━━━━━ Entries supplied

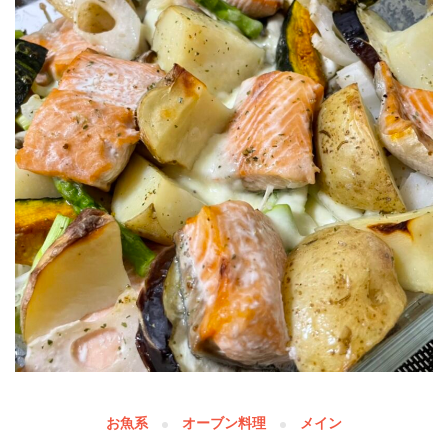
お魚系
オーブン料理
メイン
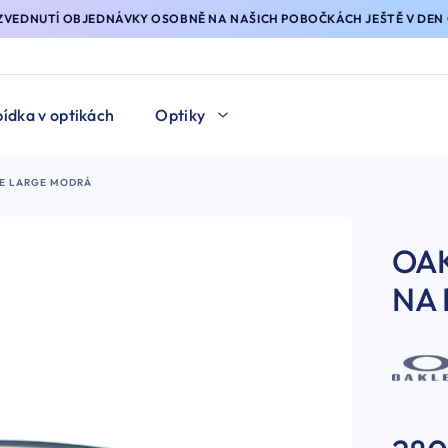
YZVEDNUTÍ OBJEDNÁVKY OSOBNĚ NA NAŠICH POBOČKÁCH JEŠTĚ V DEN 
ídka v optikách
Optiky
LE LARGE MODRÁ
OAK
NA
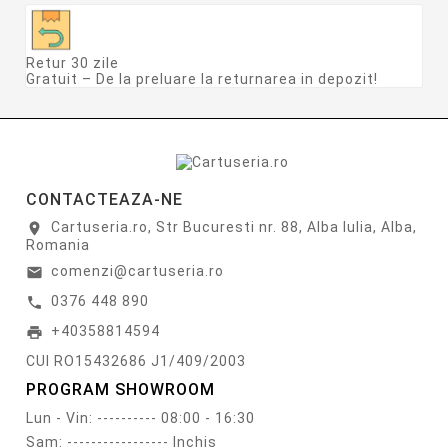
Retur 30 zile
Gratuit – De la preluare la returnarea in depozit!
CONTACTEAZA-NE
Cartuseria.ro, Str Bucuresti nr. 88, Alba Iulia, Alba,
location_on
Romania
comenzi@cartuseria.ro
email
0376 448 890
call
+40358814594
print
CUI RO15432686 J1/409/2003
PROGRAM SHOWROOM
Lun - Vin: ---------- 08:00 - 16:30
Sam: ----------------- Inchis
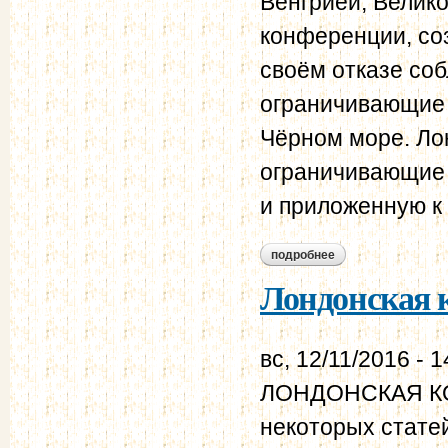
Венгрией, Велик
конференции, соз
своём отказе со
ограничивающие 
Чёрном море. Ло
ограничивающие 
и приложенную к
подробнее
о лондонская конве
Лондонская к
вс, 12/11/2016 - 1
ЛОНДОНСКАЯ КОН
некоторых статей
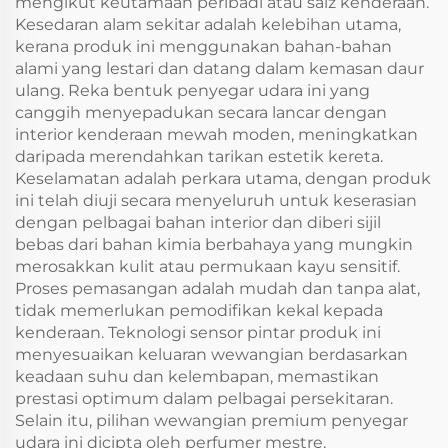
mengikut keutamaan peribadi atau saiz kenderaan.
Kesedaran alam sekitar adalah kelebihan utama,
kerana produk ini menggunakan bahan-bahan
alami yang lestari dan datang dalam kemasan daur
ulang. Reka bentuk penyegar udara ini yang
canggih menyepadukan secara lancar dengan
interior kenderaan mewah moden, meningkatkan
daripada merendahkan tarikan estetik kereta.
Keselamatan adalah perkara utama, dengan produk
ini telah diuji secara menyeluruh untuk keserasian
dengan pelbagai bahan interior dan diberi sijil
bebas dari bahan kimia berbahaya yang mungkin
merosakkan kulit atau permukaan kayu sensitif.
Proses pemasangan adalah mudah dan tanpa alat,
tidak memerlukan pemodifikan kekal kepada
kenderaan. Teknologi sensor pintar produk ini
menyesuaikan keluaran wewangian berdasarkan
keadaan suhu dan kelembapan, memastikan
prestasi optimum dalam pelbagai persekitaran.
Selain itu, pilihan wewangian premium penyegar
udara ini dicipta oleh perfumer mestre,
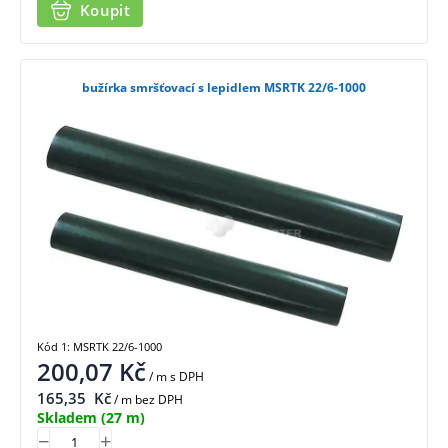
Koupit
bužírka smršťovací s lepidlem MSRTK 22/6-1000
Kód 1: MSRTK 22/6-1000
200,07
Kč
/ m
s DPH
165,35
Kč
/ m bez DPH
Skladem
(27 m)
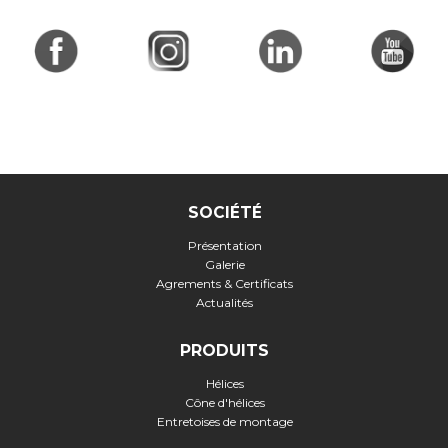
SOCIÉTÉ
Présentation
Galerie
Agrements & Certificats
Actualités
PRODUITS
Hélices
Cône d'hélices
Entretoises de montage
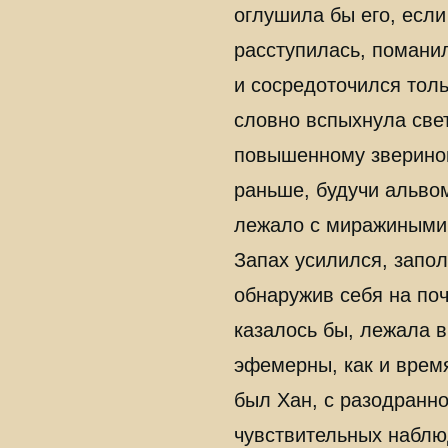
оглушила бы его, если
расступилась, помани
и сосредоточился толь
словно вспыхнула све
повышенному зверином
раньше, будучи альвом
лежало с миражиными
Запах усилился, запол
обнаружив себя на поч
казалось бы, лежала в
эфемерны, как и время
был Хан, с разодранно
чувствительных наблю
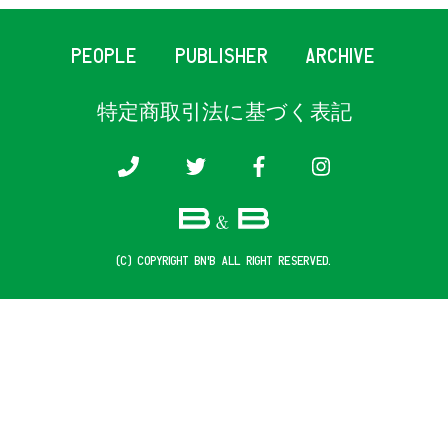
PEOPLE
PUBLISHER
ARCHIVE
特定商取引法に基づく表記
(c) COPYRIGHT B&B ALL RIGHT RESERVED.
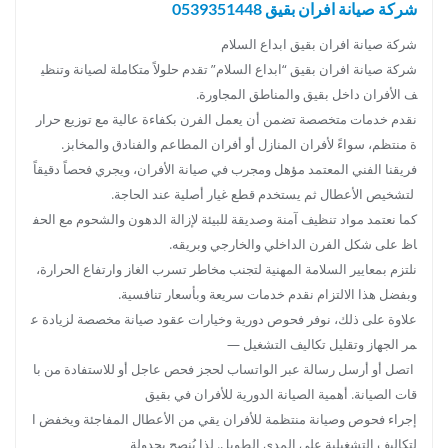
شركة صيانة افران بقيق 0539351448
شركة صيانة افران بقيق ابداع السلام
شركة صيانة افران بقيق “ابداع السلام” تقدم حلولاً متكاملة لصيانة وتنظي
ف الأفران داخل بقيق والمناطق المجاورة.
نقدم خدمات متخصصة تضمن أن يعمل الفرن بكفاءة عالية مع توزيع حرار
ة منتظم، سواءً لأفران المنازل أو أفران المطاعم والفنادق والمخابز.
فريقنا الفني المعتمد مؤهل ومجرب في صيانة الأفران، ويجري فحصاً دقيقاً
لتشخيص الأعطال ثم يستخدم قطع غيار أصلية عند الحاجة.
كما نعتمد مواد تنظيف آمنة وصديقة للبيئة لإزالة الدهون والشحوم مع الحف
اظ على شكل الفرن الداخلي والخارجي وبريقه.
نلتزم بمعايير السلامة المهنية لتجنب مخاطر تسرب الغاز وارتفاع الحرارة،
وبفضل هذا الالتزام نقدم خدمات سريعة وبأسعار تنافسية.
علاوة على ذلك، نوفر فحوص دورية وخيارات عقود صيانة مخصصة لزيادة ع
مر الجهاز وتقليل تكاليف التشغيل —
اتصل أو أرسل رسالة عبر الواتساب لحجز فحص عاجل أو للاستفادة من با
قات الصيانة. أهمية الصيانة الدورية للأفران في بقيق
إجراء فحوص وصيانة منتظمة للأفران يقي من الأعطال المفاجئة ويخفض ا
لتكاليف التشغيلية على المدى الطويل. لذا يُنصح بجدولة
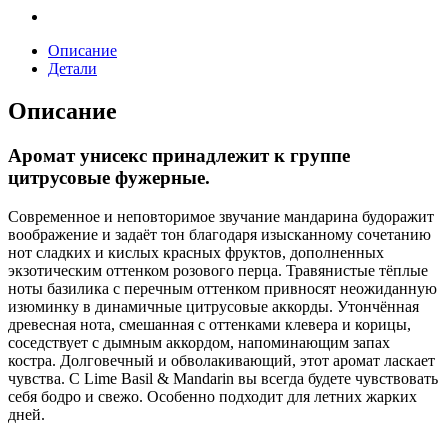
quantity
Описание
Детали
Описание
Аромат унисекс принадлежит к группе
цитрусовые фужерные.
Современное и неповторимое звучание мандарина будоражит
воображение и задаёт тон благодаря изысканному сочетанию
нот сладких и кислых красных фруктов, дополненных
экзотическим оттенком розового перца. Травянистые тёплые
ноты базилика с перечным оттенком привносят неожиданную
изюминку в динамичные цитрусовые аккорды. Утончённая
древесная нота, смешанная с оттенками клевера и корицы,
соседствует с дымным аккордом, напоминающим запах
костра. Долговечный и обволакивающий, этот аромат ласкает
чувства. С Lime Basil & Mandarin вы всегда будете чувствовать
себя бодро и свежо. Особенно подходит для летних жарких
дней.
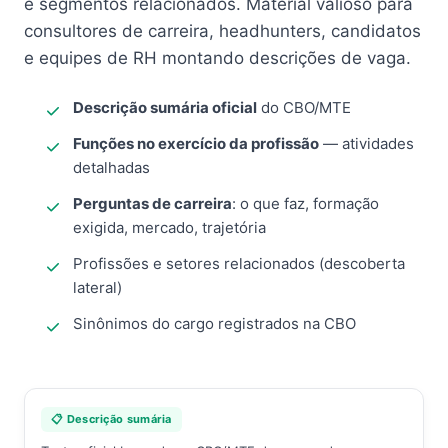
e segmentos relacionados. Material valioso para
consultores de carreira, headhunters, candidatos
e equipes de RH montando descrições de vaga.
Descrição sumária oficial
do CBO/MTE
Funções no exercício da profissão
— atividades
detalhadas
Perguntas de carreira
: o que faz, formação
exigida, mercado, trajetória
Profissões e setores relacionados (descoberta
lateral)
Sinônimos do cargo registrados na CBO
📋 Descrição sumária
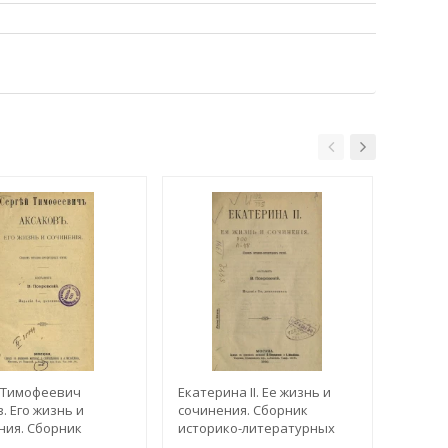
 Тимофеевич
Екатерина II. Ее жизнь и
Иван 
. Его жизнь и
сочинения. Сборник
Гончар
ния. Сборник
историко-литературных
сочине
ко-литературных
статей. Издание 2
истор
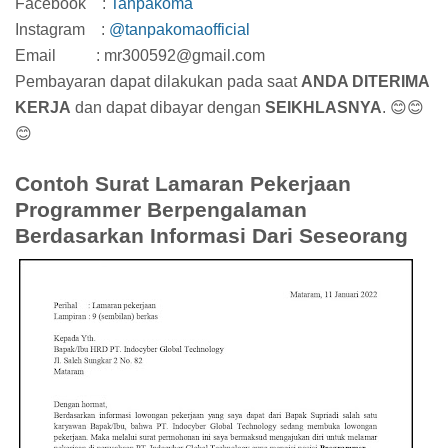
Facebook :
Tanpakoma
Instagram :
@tanpakomaofficial
Email : mr300592@gmail.com
Pembayaran dapat dilakukan pada saat
ANDA DITERIMA
KERJA
dan dapat dibayar dengan
SEIKHLASNYA
. 😊😊
😊
Contoh Surat Lamaran Pekerjaan
Programmer Berpengalaman
Berdasarkan Informasi Dari Seseorang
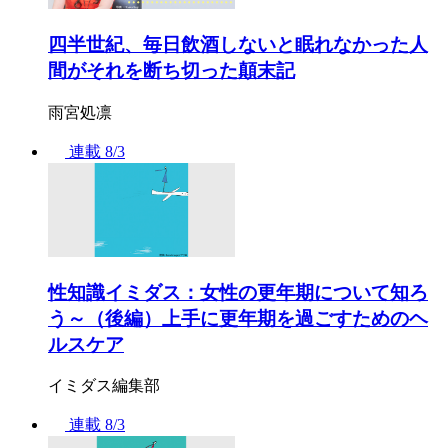
四半世紀、毎日飲酒しないと眠れなかった人
間がそれを断ち切った顛末記
雨宮処凛
連載
8/3
性知識イミダス：女性の更年期について知ろ
う～（後編）上手に更年期を過ごすためのヘ
ルスケア
イミダス編集部
連載
8/3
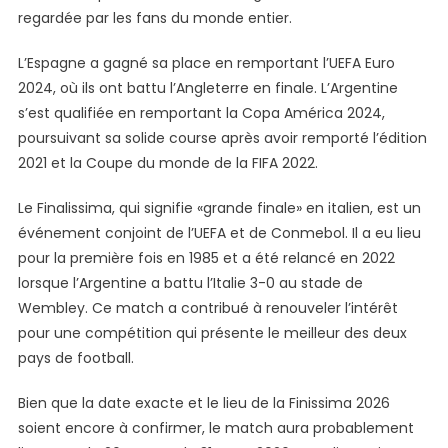
regardée par les fans du monde entier.
L’Espagne a gagné sa place en remportant l’UEFA Euro
2024, où ils ont battu l’Angleterre en finale. L’Argentine
s’est qualifiée en remportant la Copa América 2024,
poursuivant sa solide course après avoir remporté l’édition
2021 et la Coupe du monde de la FIFA 2022.
Le Finalissima, qui signifie «grande finale» en italien, est un
événement conjoint de l’UEFA et de Conmebol. Il a eu lieu
pour la première fois en 1985 et a été relancé en 2022
lorsque l’Argentine a battu l’Italie 3-0 au stade de
Wembley. Ce match a contribué à renouveler l’intérêt
pour une compétition qui présente le meilleur des deux
pays de football.
Bien que la date exacte et le lieu de la Finissima 2026
soient encore à confirmer, le match aura probablement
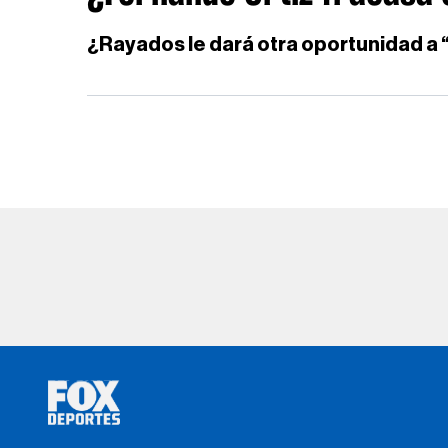
¿Rayados le dará otra oportunidad a 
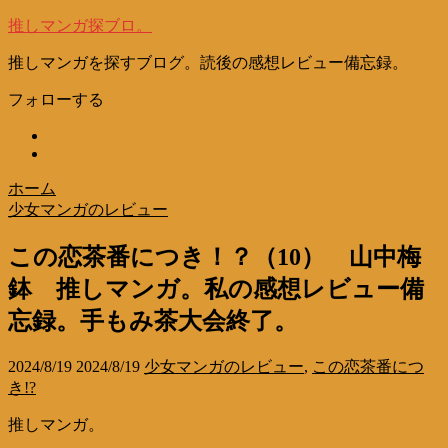
推しマンガ探ブロ。
推しマンガを探すブログ。読後の感想レビュー備忘録。
フォローする
ホーム
少女マンガのレビュー
この恋茶番につき！？（10） 山中梅
鉢 推しマンガ。私の感想レビュー備
忘録。手もみ茶大会終了。
2024/8/19
2024/8/19
少女マンガのレビュー
,
この恋茶番につ
き!?
推しマンガ。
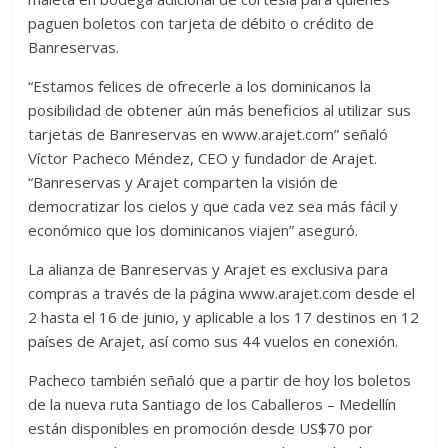
paguen boletos con tarjeta de débito o crédito de
Banreservas.
“Estamos felices de ofrecerle a los dominicanos la
posibilidad de obtener aún más beneficios al utilizar sus
tarjetas de Banreservas en www.arajet.com” señaló
Víctor Pacheco Méndez, CEO y fundador de Arajet.
“Banreservas y Arajet comparten la visión de
democratizar los cielos y que cada vez sea más fácil y
económico que los dominicanos viajen” aseguró.
La alianza de Banreservas y Arajet es exclusiva para
compras a través de la página www.arajet.com desde el
2 hasta el 16 de junio, y aplicable a los 17 destinos en 12
países de Arajet, así como sus 44 vuelos en conexión.
Pacheco también señaló que a partir de hoy los boletos
de la nueva ruta Santiago de los Caballeros – Medellín
están disponibles en promoción desde US$70 por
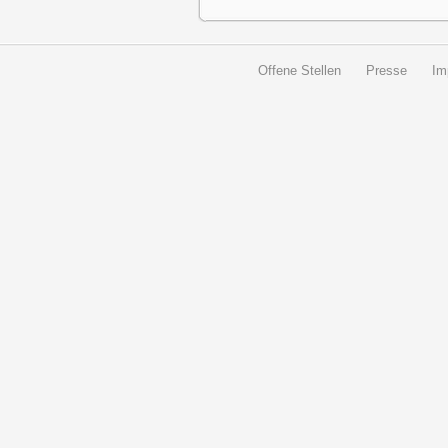
Offene Stellen
Presse
Im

━━━━━━━━━━

# Exercise instructions:
Present the lines from the one containing "Retur 30 zile" to the one containing "некоторых статей", both included, as a Markdown table with a No. column for the row number and a Line column for the text. Skip blank lines, and leave the pictures out.

# Result of this task:
| No. | Line |
|---|---|
| 1 | Retur 30 zile |
| 2 | Gratuit – De la preluare la returnarea in depozit! |
| 3 | CONTACTEAZA-NE |
| 4 | Cartuseria.ro, Str Bucuresti nr. 88, Alba Iulia, Alba, |
| 5 | location_on |
| 6 | Romania |
| 7 | comenzi@cartuseria.ro |
| 8 | email |
| 9 | 0376 448 890 |
| 10 | call |
| 11 | +40358814594 |
| 12 | print |
| 13 | CUI RO15432686 J1/409/2003 |
| 14 | PROGRAM SHOWROOM |
| 15 | Lun - Vin: ---------- 08:00 - 16:30 |
| 16 | Sam: ----------------- Inchis |
| 17 | Венгрией, Велик |
| 18 | конференции, соз |
| 19 | своём отказе со |
| 20 | ограничивающие  |
| 21 | Чёрном море. Ло |
| 22 | ограничивающие  |
| 23 | и приложенную к |
| 24 | подробнее |
| 25 | о лондонская конве |
| 26 | Лондонская к |
| 27 | вс, 12/11/2016 - 1 |
| 28 | ЛОНДОНСКАЯ КОН |
| 29 | некоторых статей |